**Exercise description:** Go over the lines below, and when one contains the word "events", copy it.

**Exercise input:**
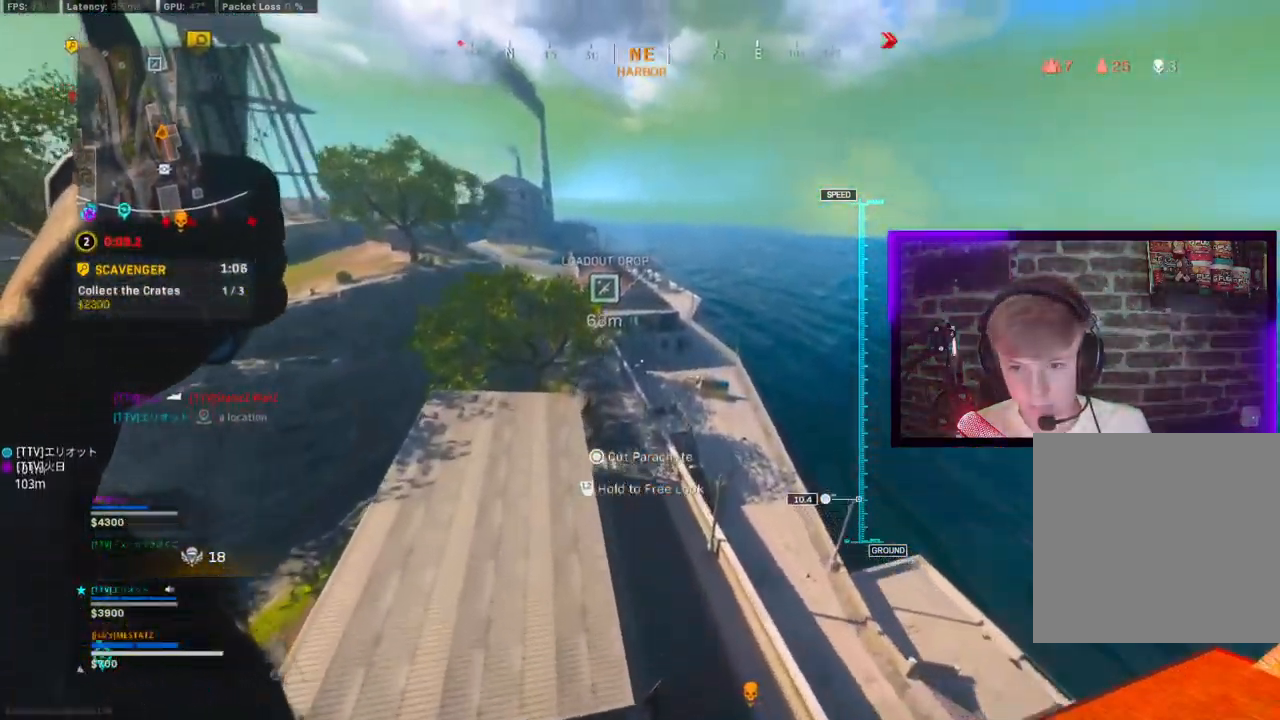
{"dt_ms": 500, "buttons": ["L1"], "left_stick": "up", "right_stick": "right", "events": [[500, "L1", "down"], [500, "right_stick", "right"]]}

---

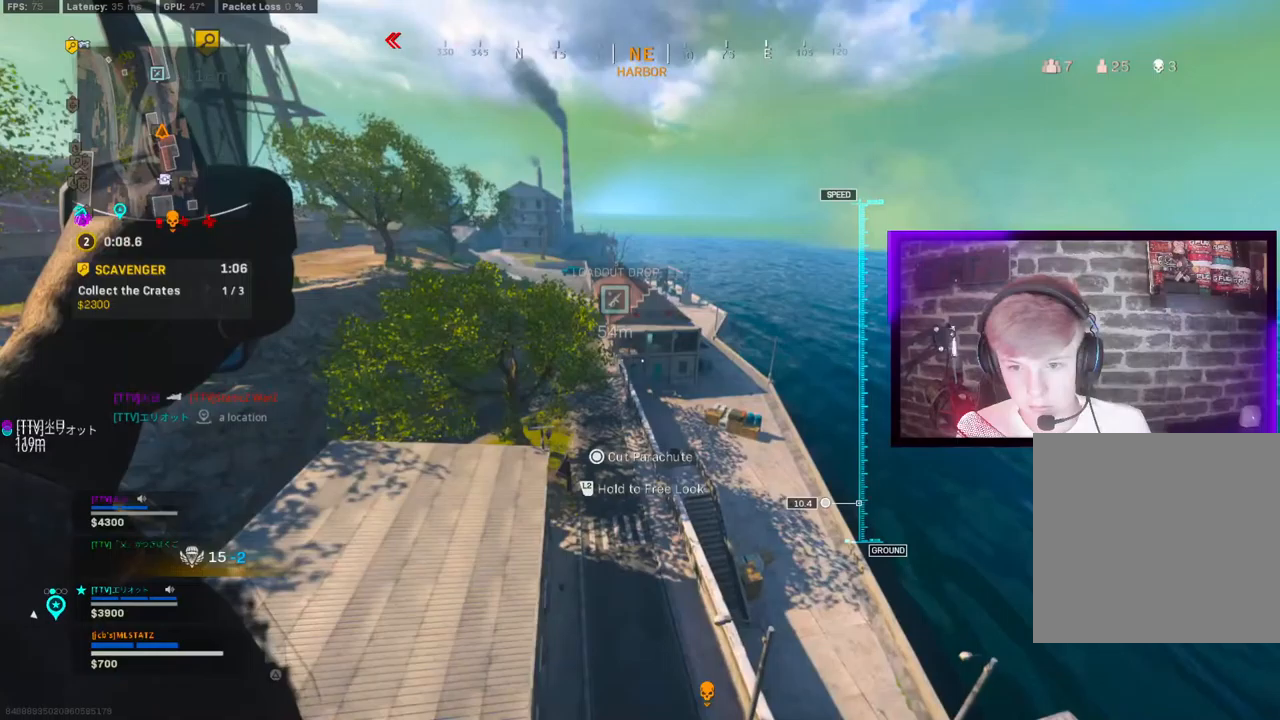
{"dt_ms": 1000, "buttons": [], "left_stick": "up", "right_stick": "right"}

--

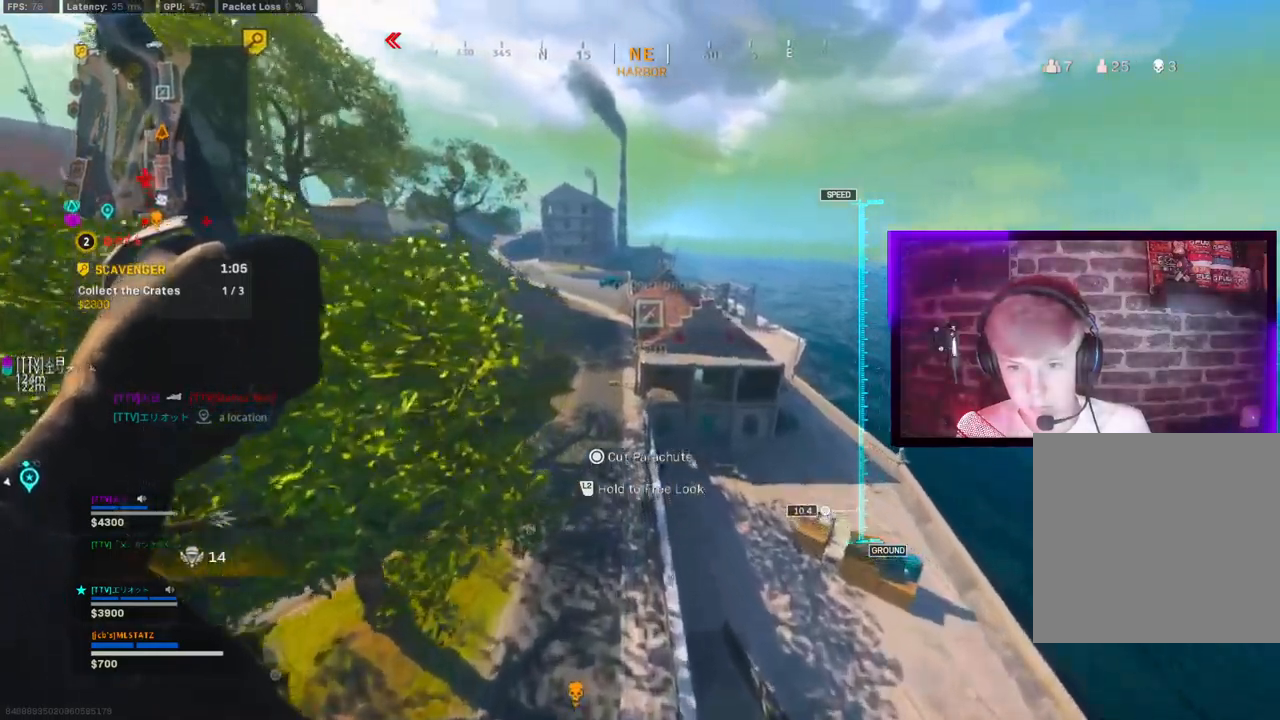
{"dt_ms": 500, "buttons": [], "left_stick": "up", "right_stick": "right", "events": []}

**Answer for this exercise:**
{"dt_ms": 500, "buttons": ["L1"], "left_stick": "up", "right_stick": "right", "events": [[500, "L1", "down"], [500, "right_stick", "right"]]}
{"dt_ms": 500, "buttons": [], "left_stick": "up", "right_stick": "right", "events": []}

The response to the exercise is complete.